- [STATED PROBLEM 1]
According to the fire recovery passage, why is the area burned by the Snow Fire culturally significant? Answer in one to three sentences.
- [STATED PROBLEM 2]
Go on with the fire recovery passage from the point where it stops.

BEGIN TEXT PASSAGE

Elder Ernest Siva (Cahuilla-Serrano), president of Dorothy Ramon Learning Center, plays three traditional Southern California songs here. Although these songs are customarily sung, Ernest Siva likes to play bird songs and other traditional songs on the flute, as his late maternal great-grandfather Juan Ramon once did. He plays near one of his elderberries, called kuuht in Serrano, hunqwat in Cahuilla. The shrub burned in the 2020 Apple Fire, along with much of the wild lands surrounding his canyon home. Now it’s growing back.
To see what this elderberry looked like just before the summer fire, and explore its many powerful gifts and uses, see the Dorothy Ramon Learning Center’s “Elderberry Memories” from July 8, 2020.
The canyon comes back
Snow Creek: “Inspiration and hope”
By Christine Giles
Editor’s note: Christine Giles, who has lived in the Snow Creek area of the Coachella Valley for more than 20 years, shares some of her discoveries as she watches her area recover.
On the afternoon of September 17, 2020, a Desert Water Agency truck exploded, igniting a fire that spread to 1,200 acres in less than an hour. Called the Snow Fire, it quickly traveled south and west, up Snow Creek Canyon located at the base of the north face of Mt. San Jacinto. While no structures burned, the fire consumed more than 6,200 acres of vegetation and in an area of cultural significance. The area is the ancestral homeland of the Teshana Wanakik lineage of Cahuilla Indians (1).

END TEXT PASSAGE
BEGIN DATASET RECORDS

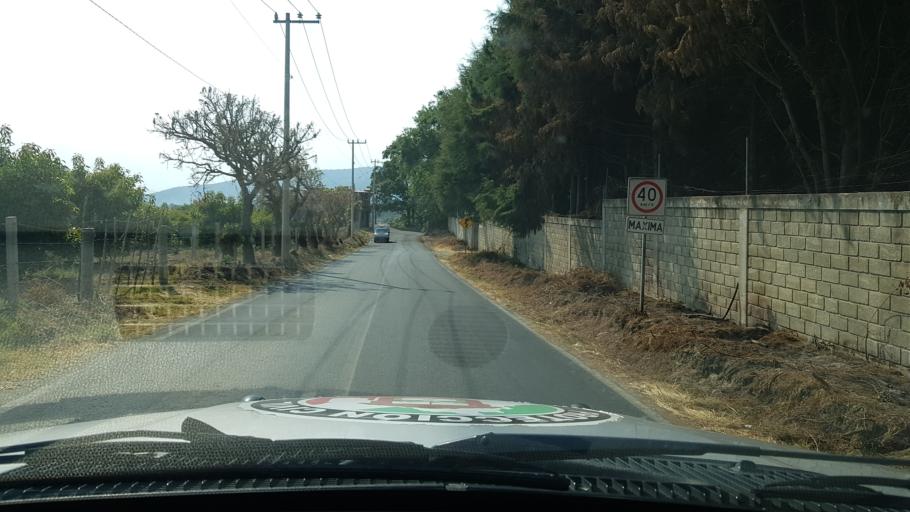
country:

END DATASET RECORDS
BEGIN DATASET RECORDS

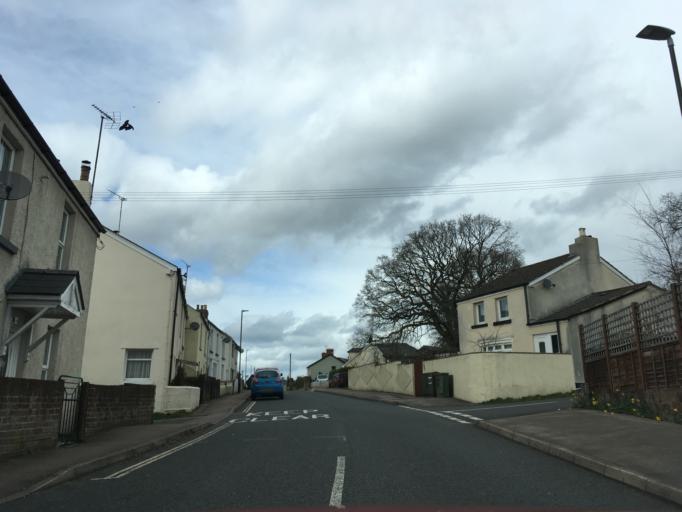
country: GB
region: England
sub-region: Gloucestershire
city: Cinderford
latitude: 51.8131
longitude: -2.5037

END DATASET RECORDS

- [WRITTEN REPLY 1]
The area burned by the Snow Fire is culturally significant because it is the ancestral homeland of the Teshana Wanakik lineage of Cahuilla Indians.

- [WRITTEN REPLY 2]
According to the late Chief Francisco Patencio, Evan ga net, the Fox, gave the name Na hal log wen et (center of the open place) to Snow Creek when he crossed it in his travels in early times. (2)
In late December, the scorched land began to show signs of recovery. Along the western slope of the mouth of the canyon, juncus textilis or basket rush, called seily in Cahuilla (3) and used in basket weaving, is proliferating in several areas.
This area is saturated by a series of springs, and bright green leaves are beginning to sprout from the base of Fremont cottonwood, hollyleaf cherry, Western sycamore, and other trees. Beavertail cactus, deergrass, encelia (brittlebush), and other scrubs, grasses, and trees are showing signs of survival and recovery. There also are signs of wildlife, although still scarce, including coyote scat and possibly rabbit, what may be a red-tailed hawk feather, and spider webs.
These are hopeful signs and as winter turns to spring, more native plants should begin to emerge, including sages, chia, yerba santa, willows, desert apricot, white alder, and some of the 38 trees, 64 grasses, 141 shrubs, and more than 270 annual and perennial herbs listed as native to the area, according to calflora.org (4).
I plan to continue exploring Snow Creek Canyon, as it has become an experience symbolic of hope and inspiration.
1. Bean, Lowell John, Sylvia Brakke Vane, and Jackson Young, 1991, The Cahuilla Landscape: The Santa Rosa and San Jacinto Mountains, Ballena Press, p. 65.
2. Patencio, Francisco. 1943. Stories and Legends of the Palm Springs Indians. As told to Margaret Boynton. © Palm Springs Desert Museum, p. 54.
3. Bean, Lowell John, and Katherine Siva Saubel, 1972, Temalpakh: Cahuilla Indian knowledge and usage of plants, Malki-Ballena Press, pp. 80–81.
4. Calscape.org and Calflora.org, accessed January 15, 2021.